I have a google cloud run service which is triggered via pubsub and grabs data from an azure api and places it in a gcp bucket using smart_open.
with smart_open.open(destination, "wb") as fout:
schema = pyarrow_adapters.json_schema_to_pyarrow_schema(self.desired_schema)
data_frame.to_parquet(
path=fout,
engine="pyarrow",
compression="gzip",
schema=schema,
use_compliant_nested_type=False,
)
Edit: This is the error I get in google-resumable-media-python
This saves 100s of thousads of files in a few hours time, each day there's a few failures with this error which I cannot figure out how to fix.
Retrieving Azure Metrics for Resource ID: xxx Configuration is: xxx Error retrieving metrics: Connection broken: IncompleteRead(15773 bytes read, 125469 more expected)', IncompleteRead(15773 bytes read, 125469 more expected))
And also sometimes a very similar error like this
Retrieving Azure Metrics for Resource ID: xxx Configuration is: xxx Error retrieving metrics: Bytes stream is in unexpected state. The local stream has had 8887 bytes read from it while 0 bytes have already been updated (they should match).
The metrics for cloudrun look good, and I have no idea how to debug this further.
Steps to replicate.
Setup a cloudrun service that runs a flask app with a single endpoint that picks up events from an eventarc trigger.

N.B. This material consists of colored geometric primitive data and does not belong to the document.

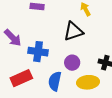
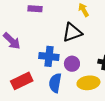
blue cross: (38, 52) -> (49, 56), moved

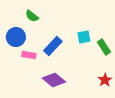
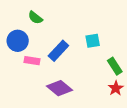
green rectangle: (104, 47) -> (115, 66), moved

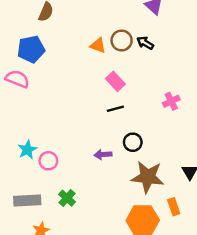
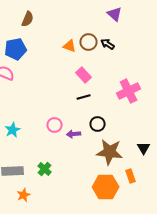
pink cross: (171, 101) -> (129, 91), size x1.6
pink circle: (48, 161) -> (55, 125), moved

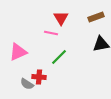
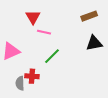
red triangle: (61, 18) -> (33, 17), moved
gray semicircle: (27, 84) -> (20, 83), turned 56

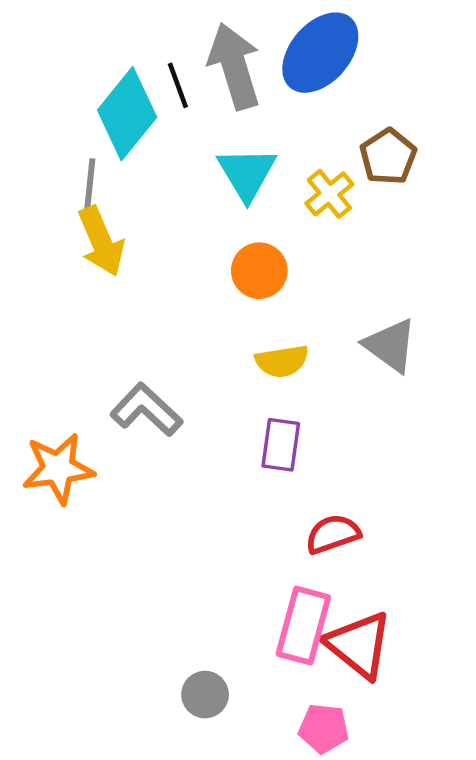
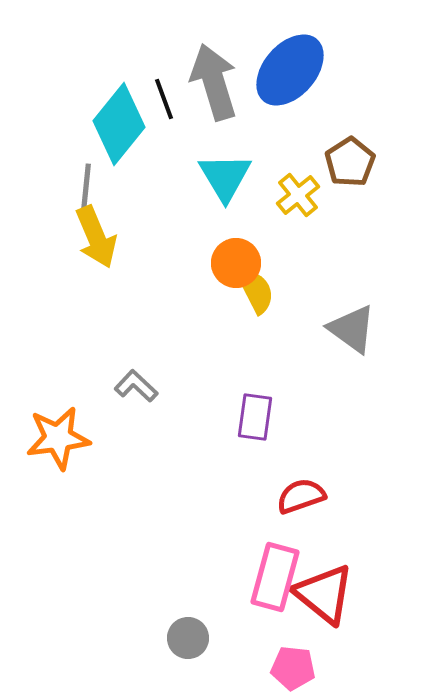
yellow semicircle: (282, 361) -> (256, 291), moved, turned -108
gray L-shape: (146, 410) -> (136, 386), size x0.7

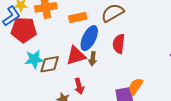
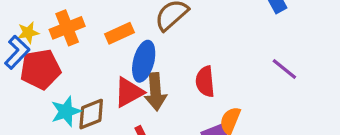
red semicircle: (119, 44) -> (205, 82), moved
brown arrow: (93, 59) -> (156, 92), size x1.6

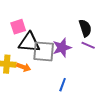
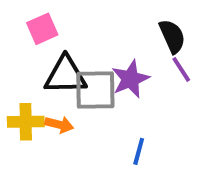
pink square: (18, 27) -> (42, 29), moved
purple line: (88, 45) -> (181, 69), turned 40

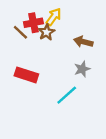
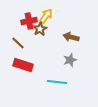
brown line: (20, 32) -> (18, 43), moved
cyan line: (67, 95) -> (57, 82), turned 48

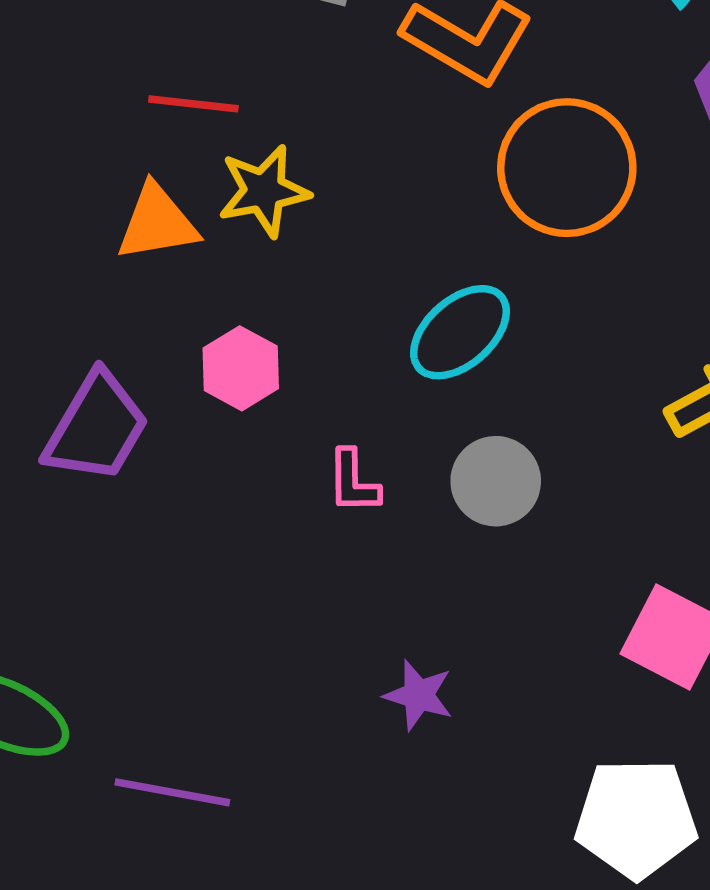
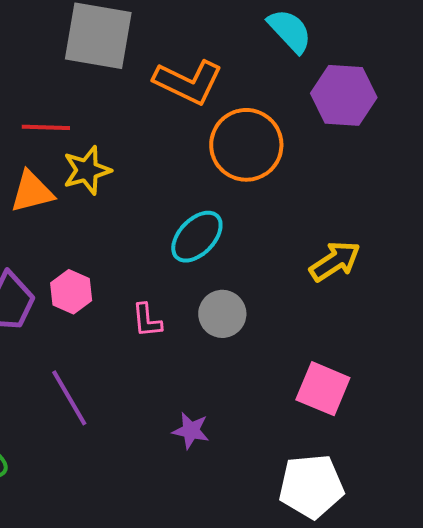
pink hexagon: (241, 368) -> (71, 292), moved
purple line: (172, 792) -> (69, 398), moved, turned 54

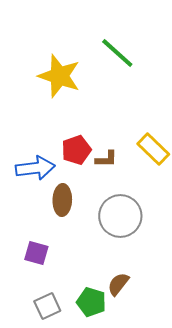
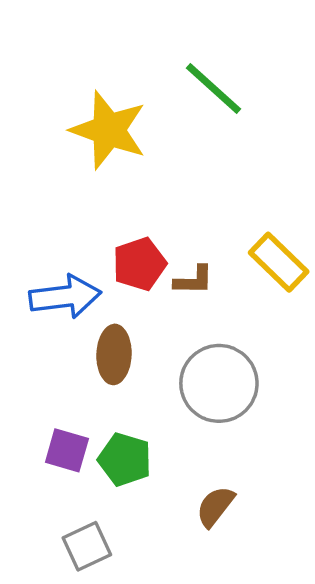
green pentagon: (91, 302) -> (125, 459), moved

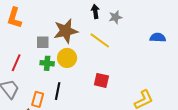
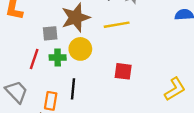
yellow line: (100, 40) -> (117, 25), turned -40
red line: (16, 63) -> (34, 59), moved

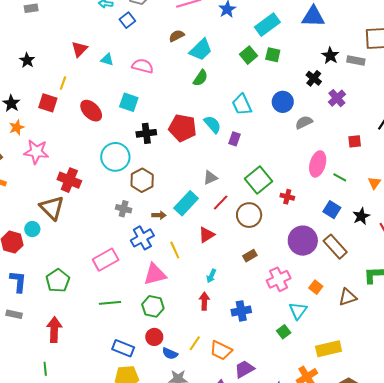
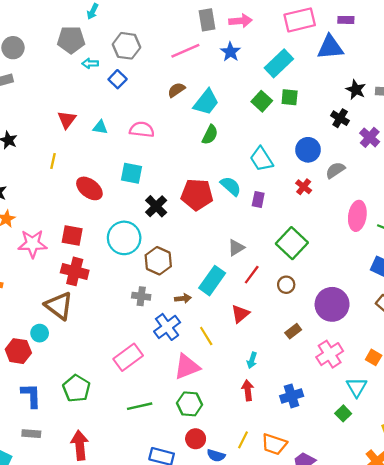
red square: (48, 103) -> (72, 235), moved
black cross: (146, 133) -> (156, 206), turned -30
red cross: (287, 197) -> (304, 187), moved, turned 32
brown circle: (249, 215) -> (286, 285), size x0.6
purple circle: (303, 241) -> (332, 304), moved

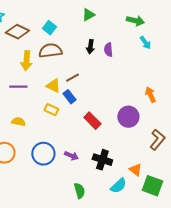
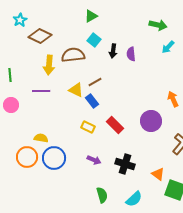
green triangle: (88, 15) -> (91, 16), moved
cyan square: (49, 28) -> (94, 40), moved
cyan arrow: (145, 43) -> (168, 47), turned 80
yellow rectangle: (51, 110) -> (88, 127), moved
yellow semicircle: (18, 122) -> (41, 138), moved
blue circle: (43, 154) -> (54, 158), moved
cyan semicircle: (118, 186) -> (134, 199), moved

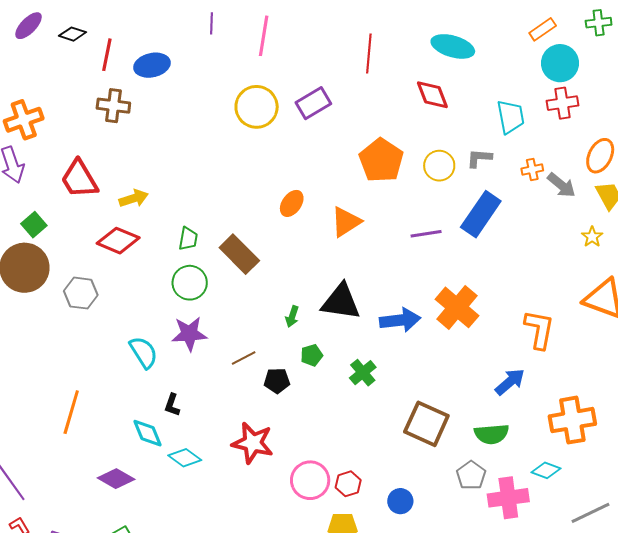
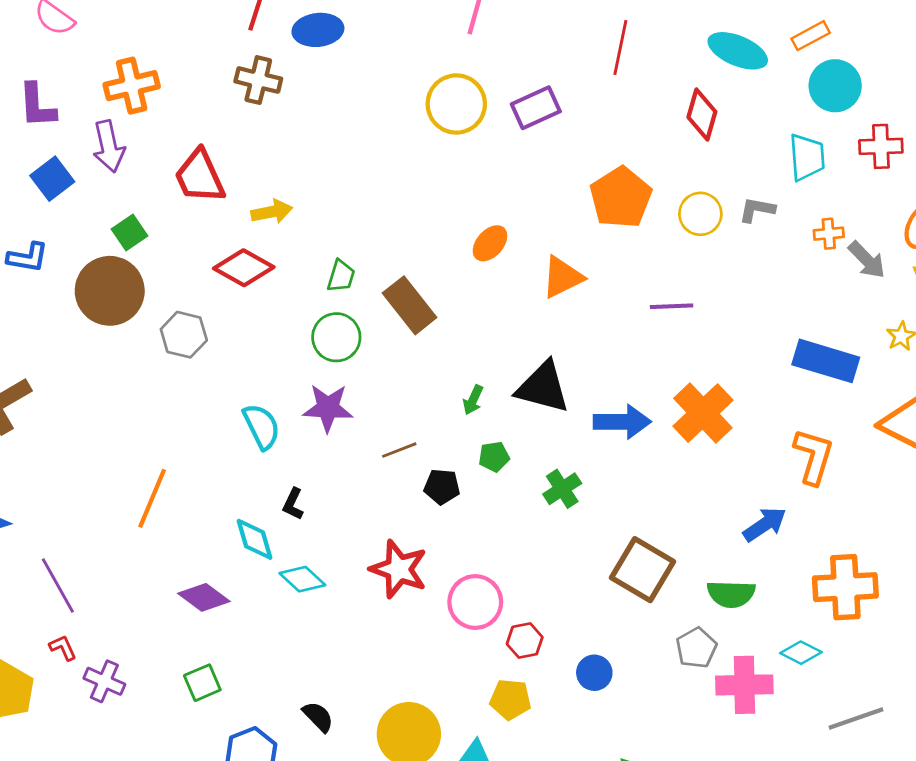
orange rectangle: (543, 29) -> (811, 36), moved
cyan circle: (560, 63) -> (835, 86), moved
red diamond: (432, 95) -> (702, 114), turned 30
blue rectangle: (481, 214) -> (826, 361), moved, turned 66
pink circle: (310, 480) -> (475, 602), moved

@app.route("/", methods=["POST"])
def index():
data = request.get_json()
if not data:
msg = "no Pub/Sub message received"
print(f"error: {msg}")
return f"Bad Request: {msg}", 400
if not isinstance(data, dict) or "message" not in data:
msg = "invalid Pub/Sub message formaty"
print(f"error: {msg}")
return f"Bad Request: {msg}", 400
pubsub_message = data["message"]
Use gunicorn to run this, Dockerfile
...
CMD ./azu_metrics_extractor_pex.pex \
azu_metrics_extractor.main:app \
-b :${PORT} \
-w 3 \
--threads=8 \
--timeout=0
The service should use info in the pubsub message to grab resource data from azure, convert to parquet, and write it to a gcp bucket using smart_open
with smart_open.open(destination, "wb") as fout:
schema = pyarrow_adapters.json_schema_to_pyarrow_schema(self.desired_schema)
data_frame.to_parquet(
path=fout,
engine="pyarrow",
compression="gzip",
schema=schema,
use_compliant_nested_type=False,
)
Trigger the pubsub topic with ~10k messages in one hour
Notice that roughly 2 or 3 of those parquet files that were to be saved to gcp failed to save with the above errors.
Potentially related to this open issue for smart_open https://github.com/piskvorky/smart_open/issues/784
We had this "connection broken" error in GCP Workflows calling cloud function. As you describe, 2 - 3 errors in 10k. We checked this with GCP support and their solution was to build a retry function. They admitted that it was network related (and maybe still is).
So we came up with a custom retry in GCP workflows and never saw this error again.
retry:
predicate: $${custom_retry}
max_retries: 5
backoff:
initial_delay: 5
max_delay: 60
multiplier: 2
....
custom_retry:
params: [e]
steps:
- retry_always:
return: true
retry always sounds stupid but works in our case.
So in your cloud run code, you would need to catch the error and do a retry. Do you need help with that?